■ Task instructions
An exact reproduction of the lines below, from the first through the one with "action: | 8/17/2021 |", is the whole answer; pictures have no place in it.

■ Saved entries
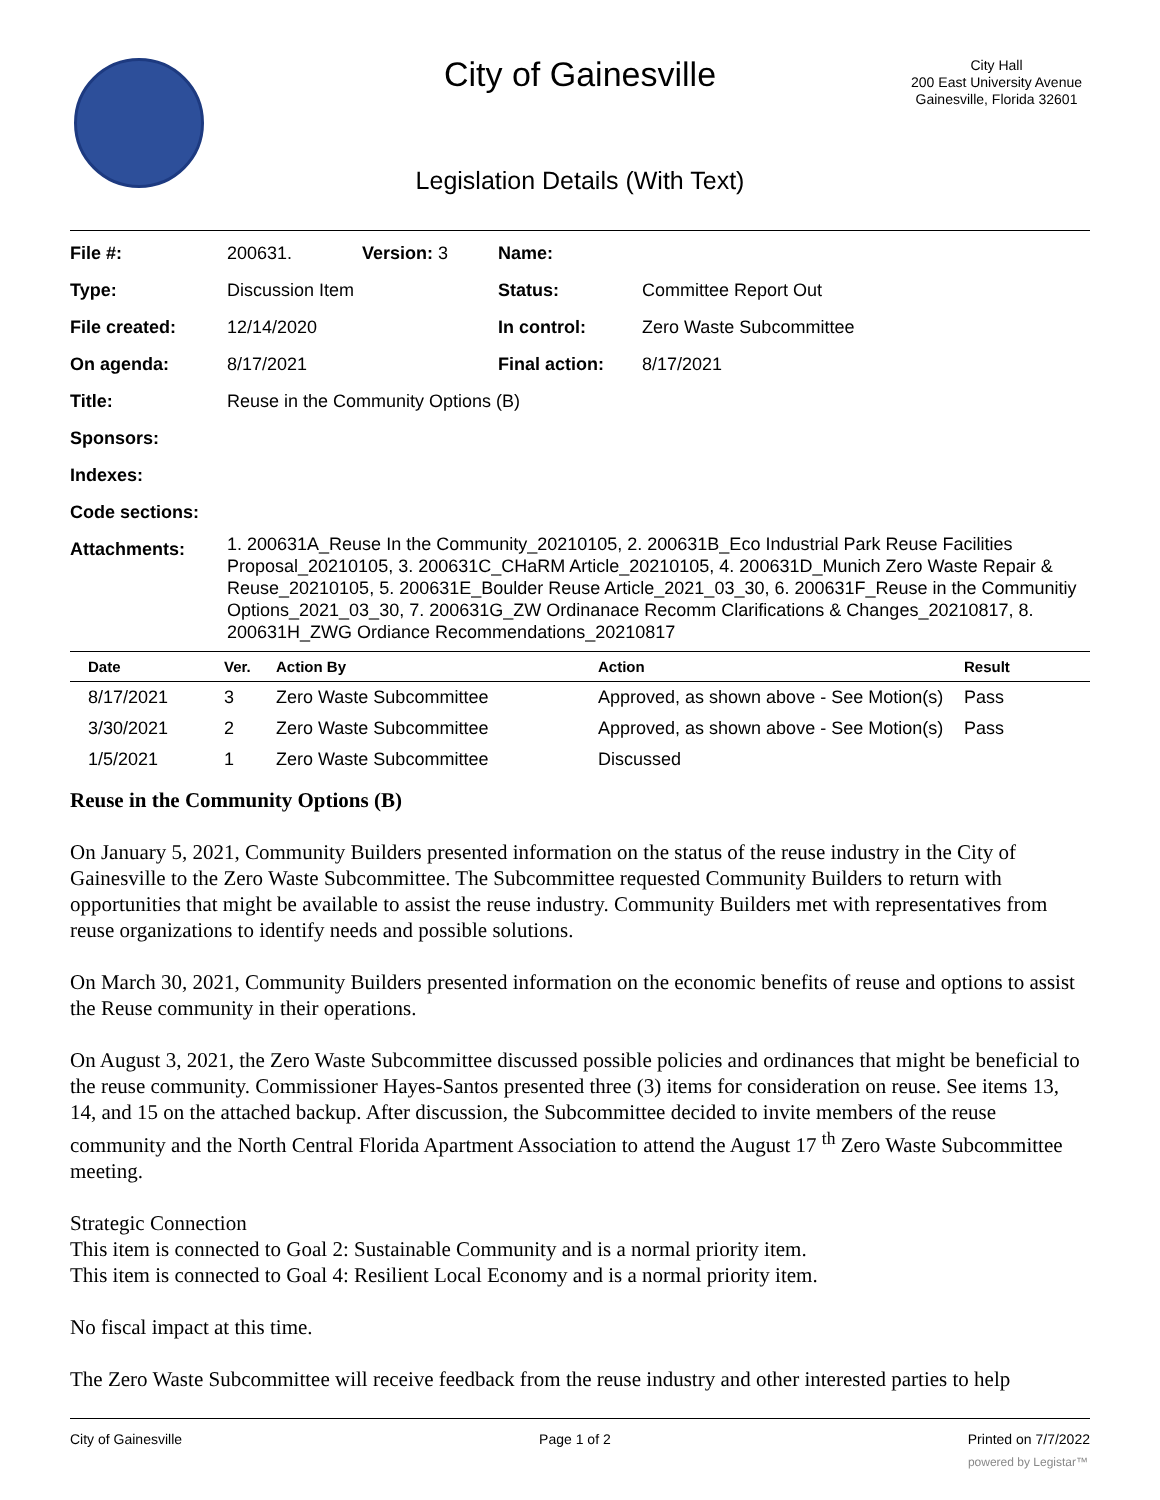City of Gainesville
City Hall
200 East University Avenue
Gainesville, Florida 32601
Legislation Details (With Text)
| File #: | 200631. | Version: 3 | Name: | |
| Type: | Discussion Item | | Status: | Committee Report Out |
| File created: | 12/14/2020 | | In control: | Zero Waste Subcommittee |
| On agenda: | 8/17/2021 | | Final action: | 8/17/2021 |
| Title: | Reuse in the Community Options (B) | | | |
| Sponsors: | | | | |
| Indexes: | | | | |
| Code sections: | | | | |
| Attachments: | 1. 200631A_Reuse In the Community_20210105, 2. 200631B_Eco Industrial Park Reuse Facilities Proposal_20210105, 3. 200631C_CHaRM Article_20210105, 4. 200631D_Munich Zero Waste Repair & Reuse_20210105, 5. 200631E_Boulder Reuse Article_2021_03_30, 6. 200631F_Reuse in the Communitiy Options_2021_03_30, 7. 200631G_ZW Ordinanace Recomm Clarifications & Changes_20210817, 8. 200631H_ZWG Ordiance Recommendations_20210817 | | | |
| Date | Ver. | Action By | Action | Result |
| --- | --- | --- | --- | --- |
| 8/17/2021 | 3 | Zero Waste Subcommittee | Approved, as shown above - See Motion(s) | Pass |
| 3/30/2021 | 2 | Zero Waste Subcommittee | Approved, as shown above - See Motion(s) | Pass |
| 1/5/2021 | 1 | Zero Waste Subcommittee | Discussed | |
Reuse in the Community Options (B)
On January 5, 2021, Community Builders presented information on the status of the reuse industry in the City of Gainesville to the Zero Waste Subcommittee. The Subcommittee requested Community Builders to return with opportunities that might be available to assist the reuse industry. Community Builders met with representatives from reuse organizations to identify needs and possible solutions.
On March 30, 2021, Community Builders presented information on the economic benefits of reuse and options to assist the Reuse community in their operations.
On August 3, 2021, the Zero Waste Subcommittee discussed possible policies and ordinances that might be beneficial to the reuse community. Commissioner Hayes-Santos presented three (3) items for consideration on reuse. See items 13, 14, and 15 on the attached backup. After discussion, the Subcommittee decided to invite members of the reuse community and the North Central Florida Apartment Association to attend the August 17 <sup>th</sup> Zero Waste Subcommittee meeting.
Strategic Connection
This item is connected to Goal 2: Sustainable Community and is a normal priority item.
This item is connected to Goal 4: Resilient Local Economy and is a normal priority item.
No fiscal impact at this time.
The Zero Waste Subcommittee will receive feedback from the reuse industry and other interested parties to help
City of Gainesville Page 1 of 2 Printed on 7/7/2022
powered by Legistar™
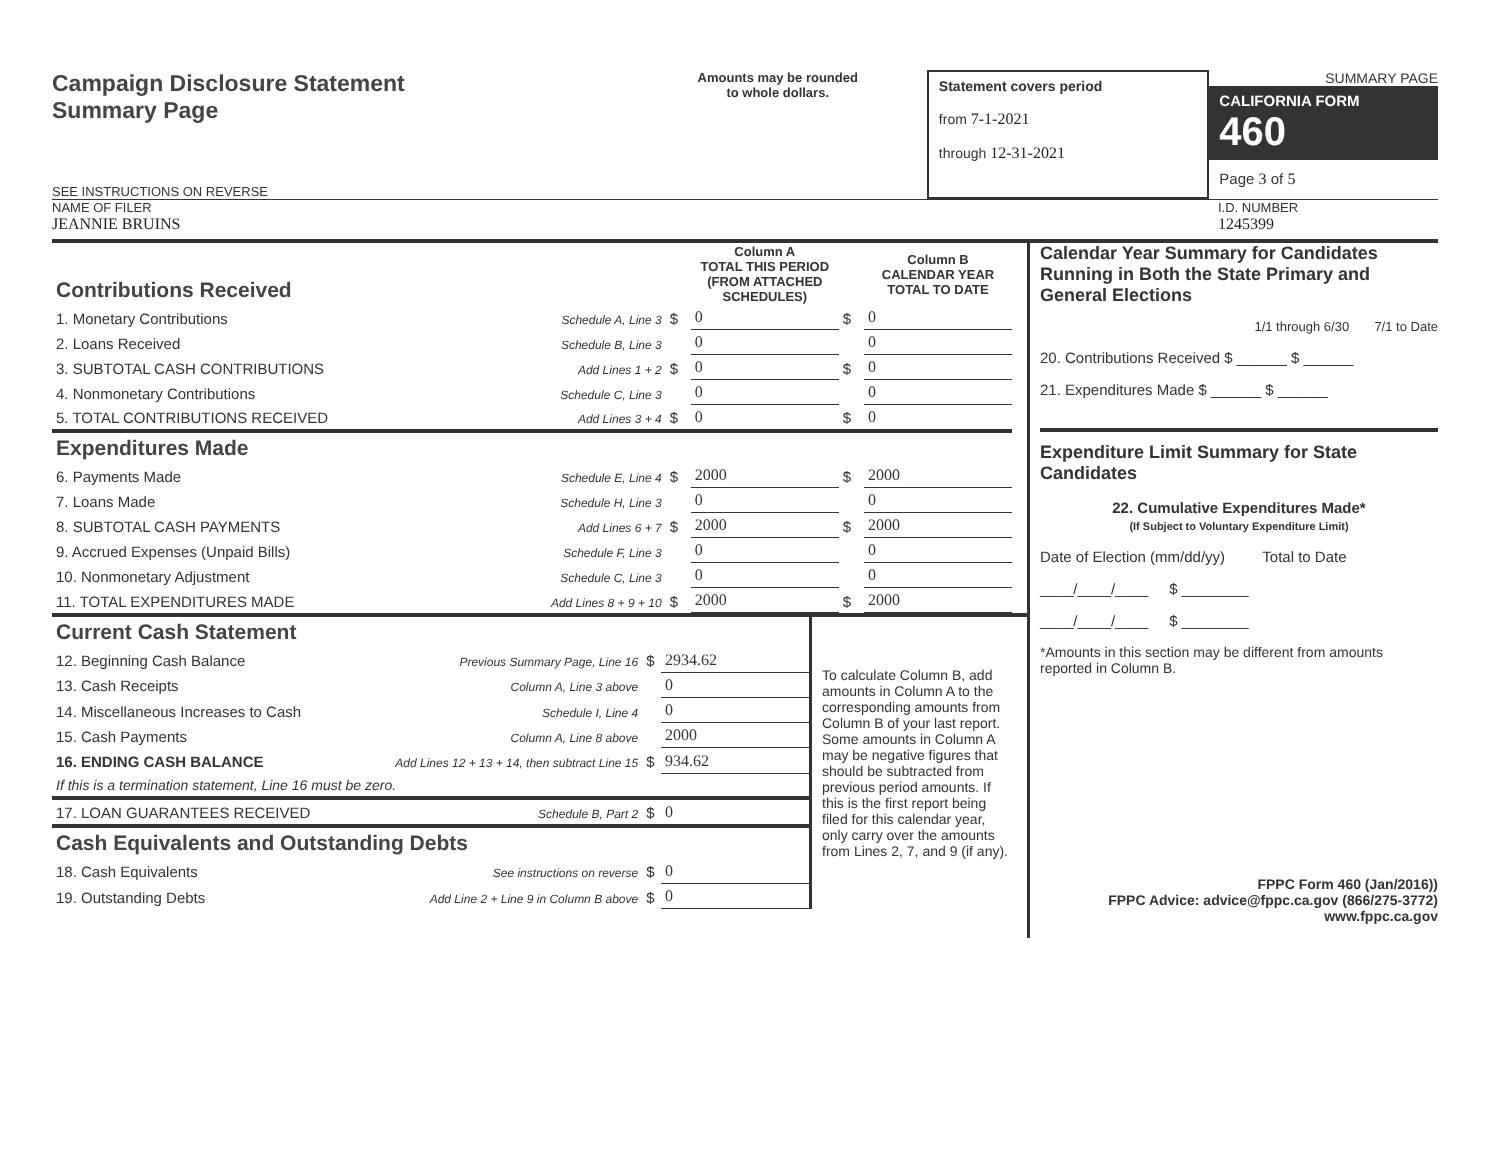Campaign Disclosure Statement
Summary Page
SEE INSTRUCTIONS ON REVERSE
Amounts may be rounded
to whole dollars.
Statement covers period
from 7-1-2021
through 12-31-2021
SUMMARY PAGE
CALIFORNIA FORM 460
Page 3 of 5
NAME OF FILER
JEANNIE BRUINS
I.D. NUMBER
1245399
| Contributions Received | | | Column A TOTAL THIS PERIOD (FROM ATTACHED SCHEDULES) | | Column B CALENDAR YEAR TOTAL TO DATE |
| 1. Monetary Contributions | Schedule A, Line 3 | $ | 0 | $ | 0 |
| 2. Loans Received | Schedule B, Line 3 | | 0 | | 0 |
| 3. SUBTOTAL CASH CONTRIBUTIONS | Add Lines 1 + 2 | $ | 0 | $ | 0 |
| 4. Nonmonetary Contributions | Schedule C, Line 3 | | 0 | | 0 |
| 5. TOTAL CONTRIBUTIONS RECEIVED | Add Lines 3 + 4 | $ | 0 | $ | 0 |
| Expenditures Made | | | | | |
| 6. Payments Made | Schedule E, Line 4 | $ | 2000 | $ | 2000 |
| 7. Loans Made | Schedule H, Line 3 | | 0 | | 0 |
| 8. SUBTOTAL CASH PAYMENTS | Add Lines 6 + 7 | $ | 2000 | $ | 2000 |
| 9. Accrued Expenses (Unpaid Bills) | Schedule F, Line 3 | | 0 | | 0 |
| 10. Nonmonetary Adjustment | Schedule C, Line 3 | | 0 | | 0 |
| 11. TOTAL EXPENDITURES MADE | Add Lines 8 + 9 + 10 | $ | 2000 | $ | 2000 |
| Current Cash Statement | | | |
| 12. Beginning Cash Balance | Previous Summary Page, Line 16 | $ | 2934.62 |
| 13. Cash Receipts | Column A, Line 3 above | | 0 |
| 14. Miscellaneous Increases to Cash | Schedule I, Line 4 | | 0 |
| 15. Cash Payments | Column A, Line 8 above | | 2000 |
| 16. ENDING CASH BALANCE | Add Lines 12 + 13 + 14, then subtract Line 15 | $ | 934.62 |
| If this is a termination statement, Line 16 must be zero. | | | |
| 17. LOAN GUARANTEES RECEIVED | Schedule B, Part 2 | $ | 0 |
| Cash Equivalents and Outstanding Debts | | | |
| 18. Cash Equivalents | See instructions on reverse | $ | 0 |
| 19. Outstanding Debts | Add Line 2 + Line 9 in Column B above | $ | 0 |
To calculate Column B, add amounts in Column A to the corresponding amounts from Column B of your last report. Some amounts in Column A may be negative figures that should be subtracted from previous period amounts. If this is the first report being filed for this calendar year, only carry over the amounts from Lines 2, 7, and 9 (if any).
Calendar Year Summary for Candidates Running in Both the State Primary and General Elections
1/1 through 6/30 7/1 to Date
20. Contributions Received $ ______ $ ______
21. Expenditures Made $ ______ $ ______
Expenditure Limit Summary for State Candidates
22. Cumulative Expenditures Made*
(If Subject to Voluntary Expenditure Limit)
Date of Election (mm/dd/yy) Total to Date
____/____/____ $ ________
____/____/____ $ ________
*Amounts in this section may be different from amounts reported in Column B.
FPPC Form 460 (Jan/2016))
FPPC Advice: advice@fppc.ca.gov (866/275-3772)
www.fppc.ca.gov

■ Result of the task
City of Gainesville
City Hall
200 East University Avenue
Gainesville, Florida 32601
Legislation Details (With Text)
| File #: | 200631. | Version: 3 | Name: | |
| Type: | Discussion Item | | Status: | Committee Report Out |
| File created: | 12/14/2020 | | In control: | Zero Waste Subcommittee |
| On agenda: | 8/17/2021 | | Final action: | 8/17/2021 |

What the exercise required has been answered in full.